Begin the copy at the line containing "103,409 | 169,537 |" in the data below and end it at the line containing "the Company’s |", keeping each line exact and leaving out pictures.

"""

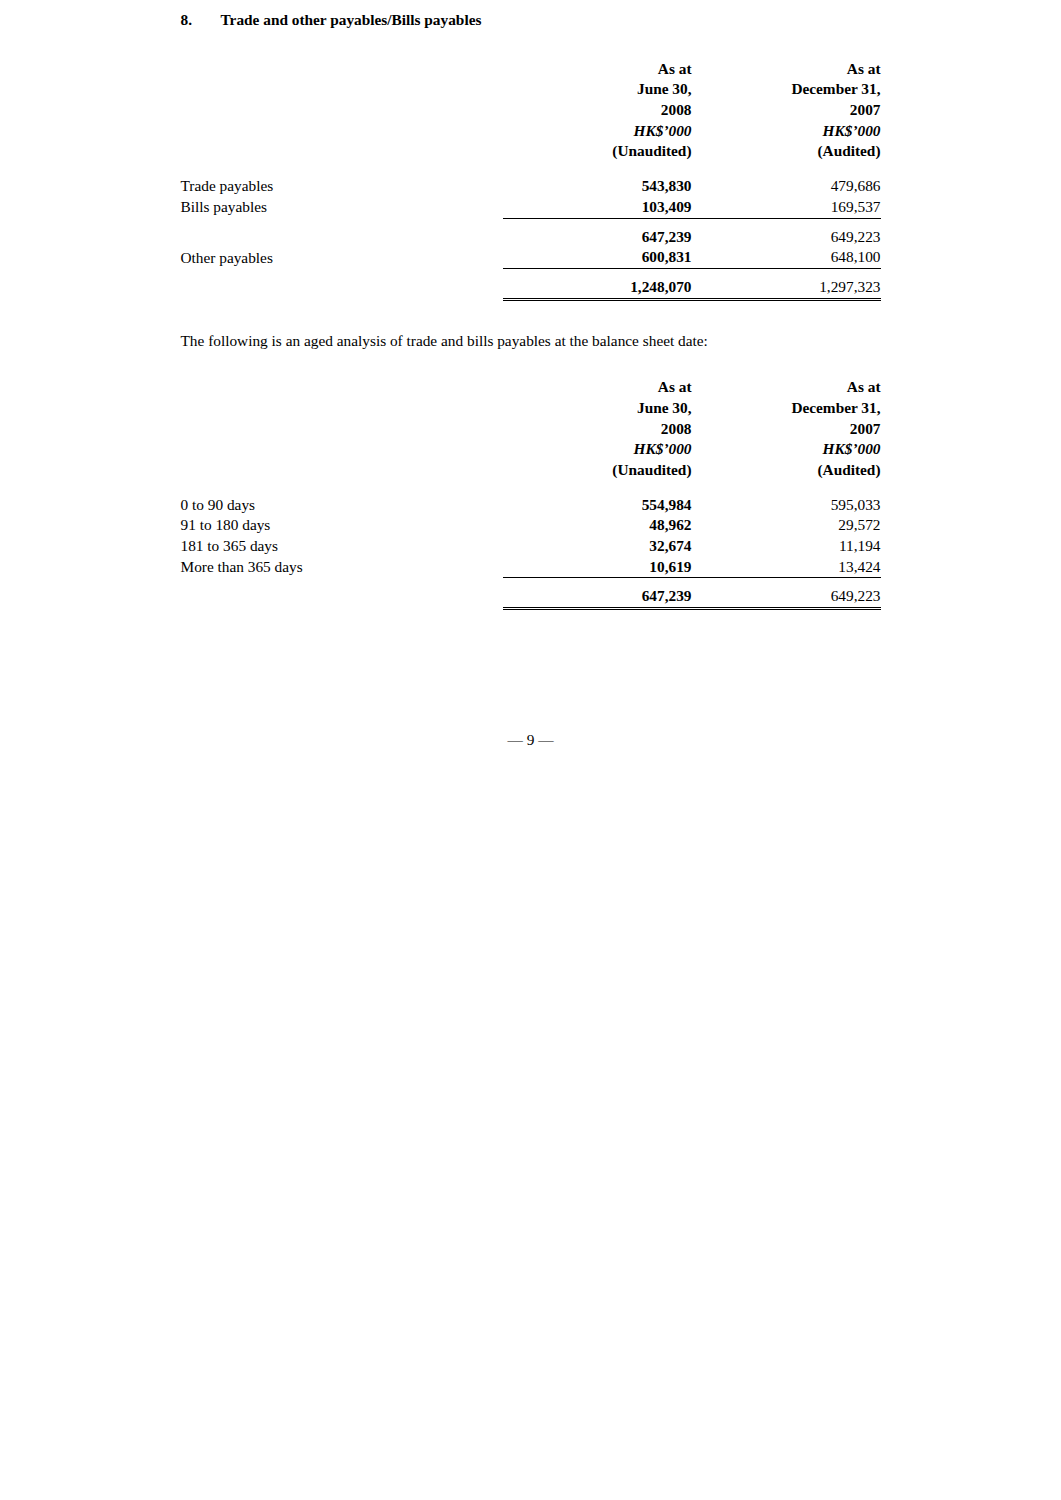8.
Trade and other payables/Bills payables
| | As at | As at |
| | June 30, | December 31, |
| | 2008 | 2007 |
| | HK$’000 | HK$’000 |
| | (Unaudited) | (Audited) |
| Trade payables | 543,830 | 479,686 |
| Bills payables | 103,409 | 169,537 |
| | 647,239 | 649,223 |
| Other payables | 600,831 | 648,100 |
| | 1,248,070 | 1,297,323 |
The following is an aged analysis of trade and bills payables at the balance sheet date:
| | As at | As at |
| | June 30, | December 31, |
| | 2008 | 2007 |
| | HK$’000 | HK$’000 |
| | (Unaudited) | (Audited) |
| 0 to 90 days | 554,984 | 595,033 |
| 91 to 180 days | 48,962 | 29,572 |
| 181 to 365 days | 32,674 | 11,194 |
| More than 365 days | 10,619 | 13,424 |
| | 647,239 | 649,223 |
— 9 —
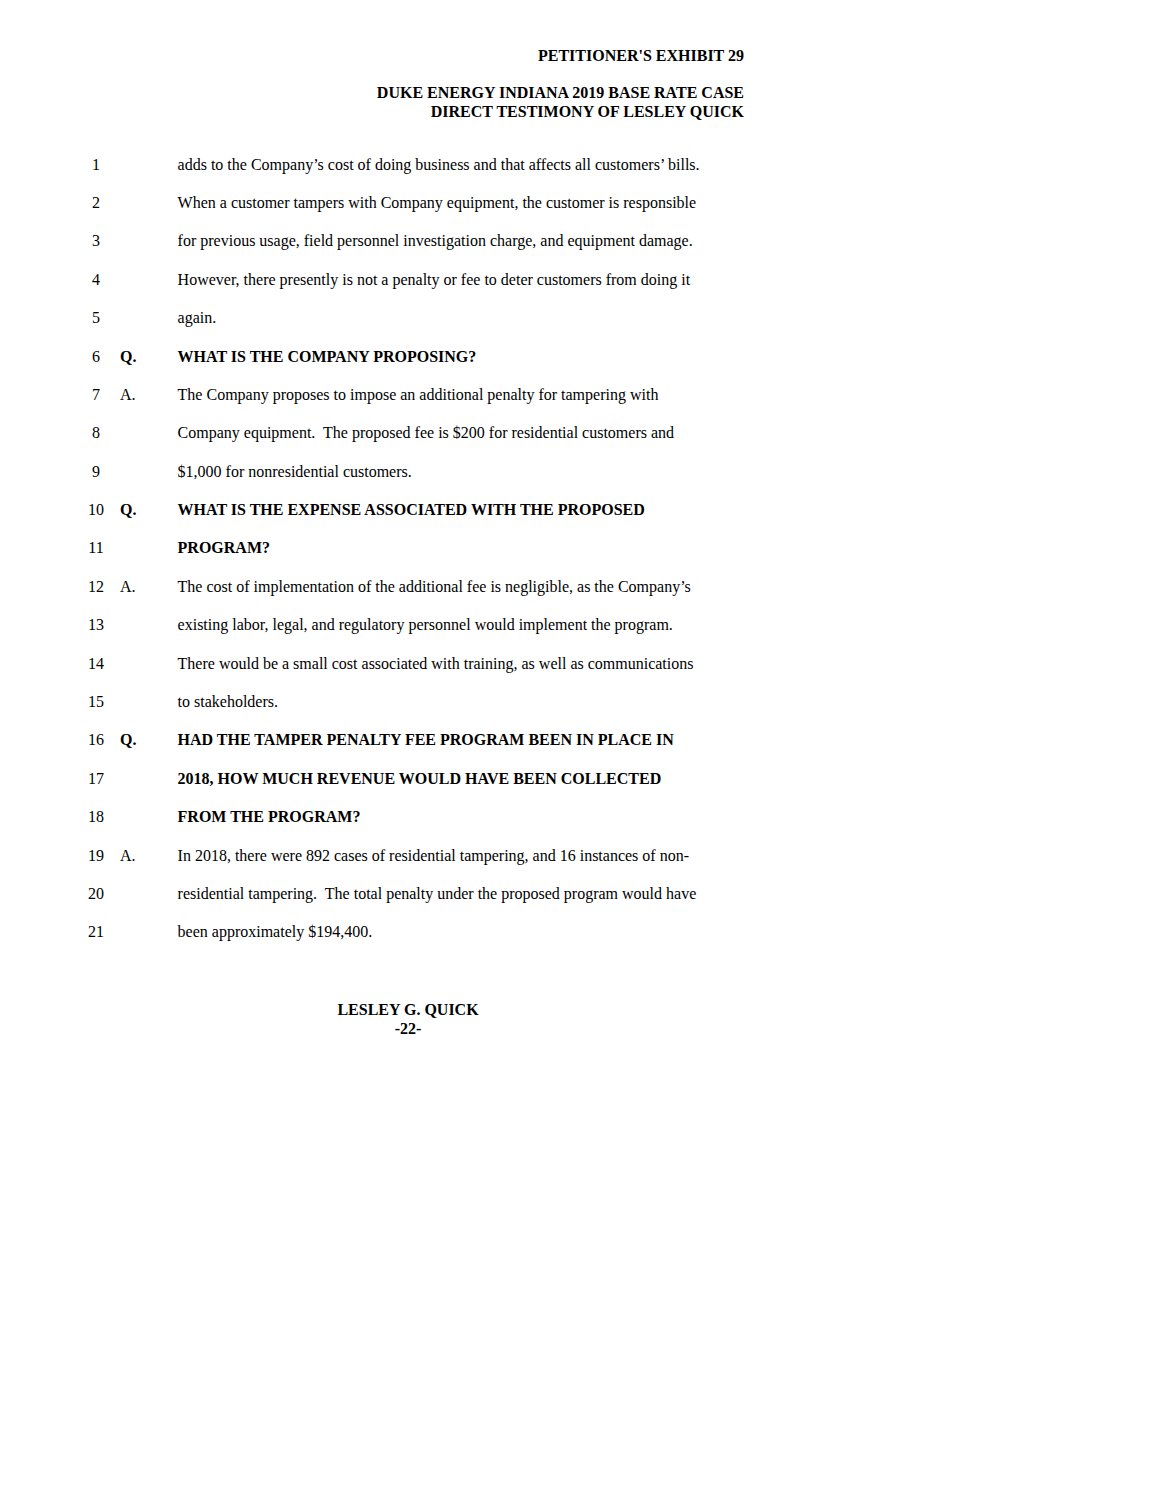PETITIONER'S EXHIBIT 29
DUKE ENERGY INDIANA 2019 BASE RATE CASE
DIRECT TESTIMONY OF LESLEY QUICK
| 1 | | adds to the Company’s cost of doing business and that affects all customers’ bills. |
| 2 | | When a customer tampers with Company equipment, the customer is responsible |
| 3 | | for previous usage, field personnel investigation charge, and equipment damage. |
| 4 | | However, there presently is not a penalty or fee to deter customers from doing it |
| 5 | | again. |
| 6 | Q. | WHAT IS THE COMPANY PROPOSING? |
| 7 | A. | The Company proposes to impose an additional penalty for tampering with |
| 8 | | Company equipment. The proposed fee is $200 for residential customers and |
| 9 | | $1,000 for nonresidential customers. |
| 10 | Q. | WHAT IS THE EXPENSE ASSOCIATED WITH THE PROPOSED |
| 11 | | PROGRAM? |
| 12 | A. | The cost of implementation of the additional fee is negligible, as the Company’s |
| 13 | | existing labor, legal, and regulatory personnel would implement the program. |
| 14 | | There would be a small cost associated with training, as well as communications |
| 15 | | to stakeholders. |
| 16 | Q. | HAD THE TAMPER PENALTY FEE PROGRAM BEEN IN PLACE IN |
| 17 | | 2018, HOW MUCH REVENUE WOULD HAVE BEEN COLLECTED |
| 18 | | FROM THE PROGRAM? |
| 19 | A. | In 2018, there were 892 cases of residential tampering, and 16 instances of non- |
| 20 | | residential tampering. The total penalty under the proposed program would have |
| 21 | | been approximately $194,400. |
LESLEY G. QUICK
-22-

"""

• [WRITTEN SOLUTION]:
| Bills payables | 103,409 | 169,537 |
| | 647,239 | 649,223 |
| Other payables | 600,831 | 648,100 |
| | 1,248,070 | 1,297,323 |
The following is an aged analysis of trade and bills payables at the balance sheet date:
| | As at | As at |
| | June 30, | December 31, |
| | 2008 | 2007 |
| | HK$’000 | HK$’000 |
| | (Unaudited) | (Audited) |
| 0 to 90 days | 554,984 | 595,033 |
| 91 to 180 days | 48,962 | 29,572 |
| 181 to 365 days | 32,674 | 11,194 |
| More than 365 days | 10,619 | 13,424 |
| | 647,239 | 649,223 |
— 9 —
PETITIONER'S EXHIBIT 29
DUKE ENERGY INDIANA 2019 BASE RATE CASE
DIRECT TESTIMONY OF LESLEY QUICK
| 1 | | adds to the Company’s cost of doing business and that affects all customers’ bills. |
| 2 | | When a customer tampers with Company equipment, the customer is responsible |
| 3 | | for previous usage, field personnel investigation charge, and equipment damage. |
| 4 | | However, there presently is not a penalty or fee to deter customers from doing it |
| 5 | | again. |
| 6 | Q. | WHAT IS THE COMPANY PROPOSING? |
| 7 | A. | The Company proposes to impose an additional penalty for tampering with |
| 8 | | Company equipment. The proposed fee is $200 for residential customers and |
| 9 | | $1,000 for nonresidential customers. |
| 10 | Q. | WHAT IS THE EXPENSE ASSOCIATED WITH THE PROPOSED |
| 11 | | PROGRAM? |
| 12 | A. | The cost of implementation of the additional fee is negligible, as the Company’s |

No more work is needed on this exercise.